One highlight of my childhood growing up in California was a family vacation to Yosemite National Park. For the first time in my life, I was awed by the splendour of nature. In that magnificent setting – with its wildlife and vast open spaces – I remember learning that national parks existed because the US government had agreed to protect them for future generations.
Since then, as a conservation biologist and wildlife professional, I have been fortunate to visit dozens of national parks around the world. In so many cases, these places are sources of both natural splendour and tremendous pride to the countries that have established them.
The world conservation community comes together November 12th-19th in Sydney, Australia for the once-in-a-decade World Parks Congress, convened by IUCN (International Union for Conservation of Nature). My Wildlife Conservation Society colleagues and I will join thousands of delegates from around the world representing governments, conservation organisations, academia and the business community.
The gathering finds us at a crossroads. A landmark paper published this week in Nature by James Watson and colleagues shows that there is now significant evidence that many governments are backsliding on their commitments to establish and support parks and other protected areas.
While the area of land and ocean protected by law has increased since the last World Parks Congress in 2002, parks are under siege. Governments have cut funding and reduced staff. More and more parks are being opened up to commercial extractive industries like logging, energy development and extraction, and mining. And all too many parks are poorly managed or exist on paper only.
This Congress presents the world community with a critical decision: to continue down the path of squandering our precious wildlife and natural resources, or to re-commit ourselves to the establishment and responsible management of parks across the globe.
Many parks – particularly in some developing countries with poor leadership, low political will and corruption – have been ransacked by commercial poachers and wildlife traffickers. Parks in Africa and Asia have lost significant wildlife, with more than half of all large mammals lost from African parks alone.
Of course, all is not bleak, and many governments are trying their best, even with limited resources, to turn the tide and protect the wildlife in their parks. But it is an uphill battle. Our species is continuing to transform our planet at a devastatingly rapid rate, with the elimination of wild animals and plants in the process and significant harm to local human populations that depend on healthy ecosystems.
As we continue our relentless destruction of our natural world, it is critical that we protect the most intact, well-functioning ecosystems that remain, from the Arctic, to the tropical forests, to the deep sea. Today, parks cover only 13% of the land on Earth and 3% of the world’s oceans; much more is needed.

★ ★ ★ ★ ★ ★ ★

Work task A: In the essay on national parks, what share of the world's oceans do parks cover today?
Work task B: Pick up the essay on national parks right after its last sentence and keep going in the same voice.

★ ★ ★ ★ ★ ★ ★

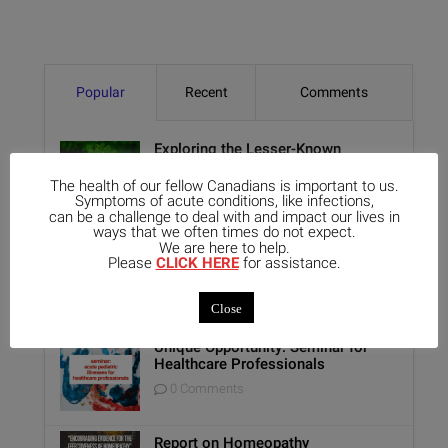
Popular
Recent
Comments
Exploring the Lesser-Known
Aspects of Aethusa Cynapium: Its
Relationship with the GI Tract and
The health of our fellow Canadians is important to us.
Animal Lovers
Symptoms of acute conditions, like infections,
can be a challenge to deal with and impact our lives in
0 Comments
ways that we often times do not expect.
We are here to help.
Benefits of Homeopathy in Mental
Please
CLICK HERE
for assistance.
Healthcare
0 Comments
Close
Unique Opportunity: Seminar for
Healthcare Professionals
0 Comments
Report on Homeopathy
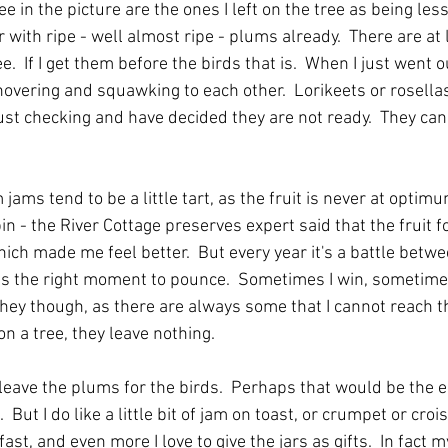
e in the picture are the ones I left on the tree as being less 
er with ripe - well almost ripe - plums already.  There are at
e.  If I get them before the birds that is.  When I just went o
overing and squawking to each other.  Lorikeets or rosellas 
st checking and have decided they are not ready.  They can s
ams tend to be a little tart, as the fruit is never at optimu
in - the River Cottage preserves expert said that the fruit f
hich made me feel better.  But every year it's a battle betw
is the right moment to pounce.  Sometimes I win, sometimes 
ey though, as there are always some that I cannot reach tha
n a tree, they leave nothing.
 leave the plums for the birds.  Perhaps that would be the e
 But I do like a little bit of jam on toast, or crumpet or croi
st, and even more I love to give the jars as gifts.  In fact 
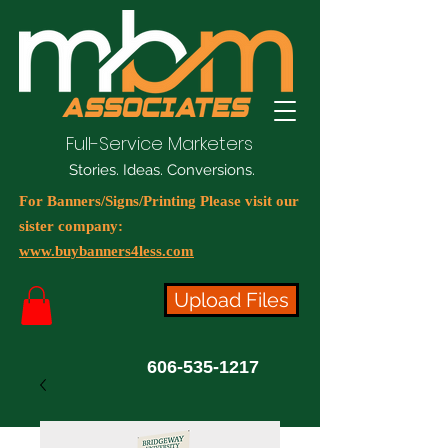
Full-Service Marketers
Stories. Ideas. Conversions.
For Banners/Signs/Printing Please visit our
sister company:
www.buybanners4less.com
Upload Files
606-535-1217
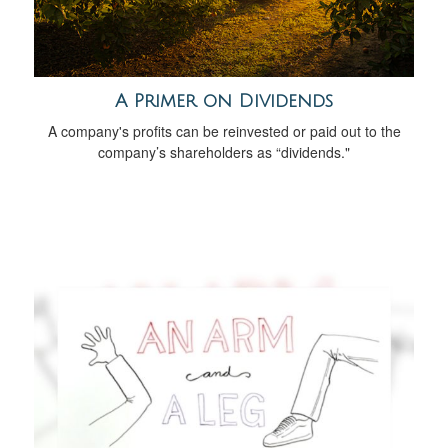
A Primer on Dividends
A company's profits can be reinvested or paid out to the
company’s shareholders as “dividends."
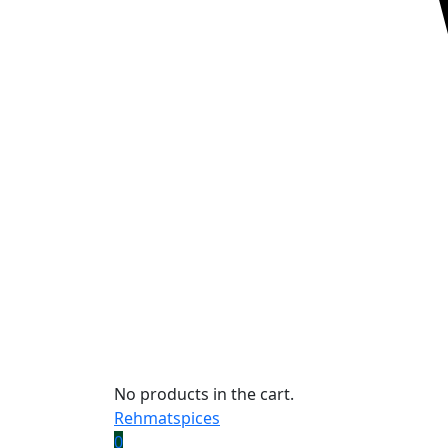
No products in the cart.
Rehmatspices
0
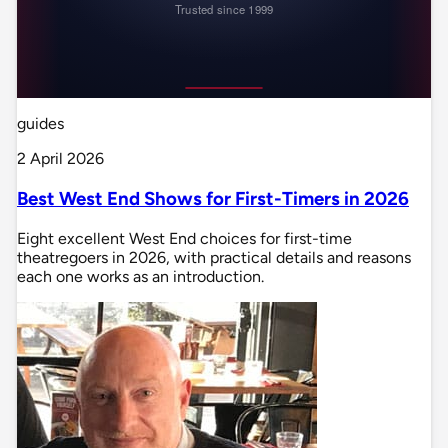
guides
2 April 2026
Best West End Shows for First-Timers in 2026
Eight excellent West End choices for first-time
theatregoers in 2026, with practical details and reasons
each one works as an introduction.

★ ★ ★ ★ ★ ★ ★

Output A: 3%

Output B:
When well-managed, parks help wildlife to persist at ecologically functional densities, not only saving iconic species but preserving ecosystem function and services. Billions of people receive fresh water directly due to the natural filtering function that intact forests provide. It is critical to maximise these and other benefits protected areas give us – from tourism and employment opportunities to payments for reduced deforestation.
In developing countries especially, parks and their wildlife will only survive if private and public assistance increases significantly. The Nature paper pointed out that the annual cost of adequately managing an expanded network of terrestrial and marine parks would cost from US$45-75 billion dollars – about 2.5% of global military expenditures.
Governments and industry must allocate new funding to parks, but the responsibility is not theirs alone. Partnerships must be forged with civil society and local communities to ensure sufficient funding, facilitate implementation and establish sound, transparent and honest management practices.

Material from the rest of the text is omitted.